搜索
雷纯生的头像

雷纯生

网站用户

散文
202507/15
分享

饥饿的童年

             饥饿的童年

 

 腰带捆不住腰围。减肥,选择饥饿疗法。

 同一个胃,以前是被动挨饿,现在是主动节食。

 我要用平淡的叙事回忆饥饿的童年,不说教于人,只是凭吊往昔的岁月沧桑,感恩当下的锦衣玉食。

 我们出生在60年代末,饱一餐,饿一餐;吃上顿,愁下顿;吃在碗里,想着锅巴。饥饿的童年,一个个食不果腹,面黄肌瘦,同病相怜。干瘪的肚子,需要打结橡皮筋来勒紧,掉落裤头的事情不奇怪。

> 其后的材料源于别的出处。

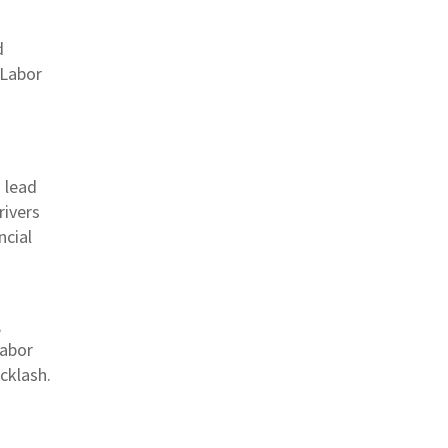
d
 Labor
 lead
rivers
ncial
,
labor
cklash.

 家贫如洗。盐罐里埋藏着一块肥肉。这块肥肉在烧红的铁锅里挪两圈,油烟如轻雾。铁锅还是有淡黄的锈。肚子里的油水形式大于实质。我偷偷的舔过那一块肥肉,那一种咸,足以回味一辈子。

 我们的童年是红薯喂大的。在火盆里烤红薯,在火堆里煨红薯,在铁锅里煮红薯,烫伤的手在头上摩擦一下,不喊痛。满嘴碳灰,满脸黑花,没有人笑话。饥不择食,泥土不磕牙,落肚为安。

“谁知盘中餐,粒粒皆辛苦。”那个“谁”,就是我们这一代人。喝稀饭,要舔干净碗里的米浆;掉在地上的米粒,捏起来一吹就放在了嘴里。五黄六月,青黄不接,母亲借米下锅。巧妇难为无米之炊。

拾稻穗,是我们放学后的家庭作业。纳下稻草上的谷粒放在布袋里。掉在泥浆里稻谷,我们连同泥巴一起抓,然后用米筛在溪水里淘干净。那时候,我们珍惜每一颗谷子。

 饥饿的欲望是藏不住的小心思,希望家里来客人,期盼早点过年。来客,过年,小孩欢天喜地,大人愁眉苦脸。穷是一块伤疤,父母很善于伪装。吃一碗白米饭,吃一口大块肉,就如盼星星盼月亮。小孩子的馋,就像鱼腥味对猫的诱惑。

不得不感恩大自然的馈赠。上山放牛,我们摘茶耳,挖百合,刨地枣,找牛卵坨,吃羊奶果,等等。我们对能够吃的根茎、花果、藤叶底子清,像神农尝百草一样知道酸甜苦辣。

我们的童年,一碗猪血炒冷饭是珍藏版的美味。用石头打下青涩的柿子,沤在稻田的禾苗下。过几天,就能吃。在青椒的壳里噙满盐水,吃得津津有味。除夕夜,母亲会用一小束禾草当牙刷,在我们的嘴上戳一把。母亲的仪式寓意来年有口福,有饭吃,不挨饿。

  饥饿的童年,不怪谁,不记恨。先苦后甜,弥足珍贵。面对大鱼大肉,山珍海味,我们应该浅尝辄止。做空我们的胃,笃行饥肠辘辘的忆苦思甜,以此致敬今天的幸福生活!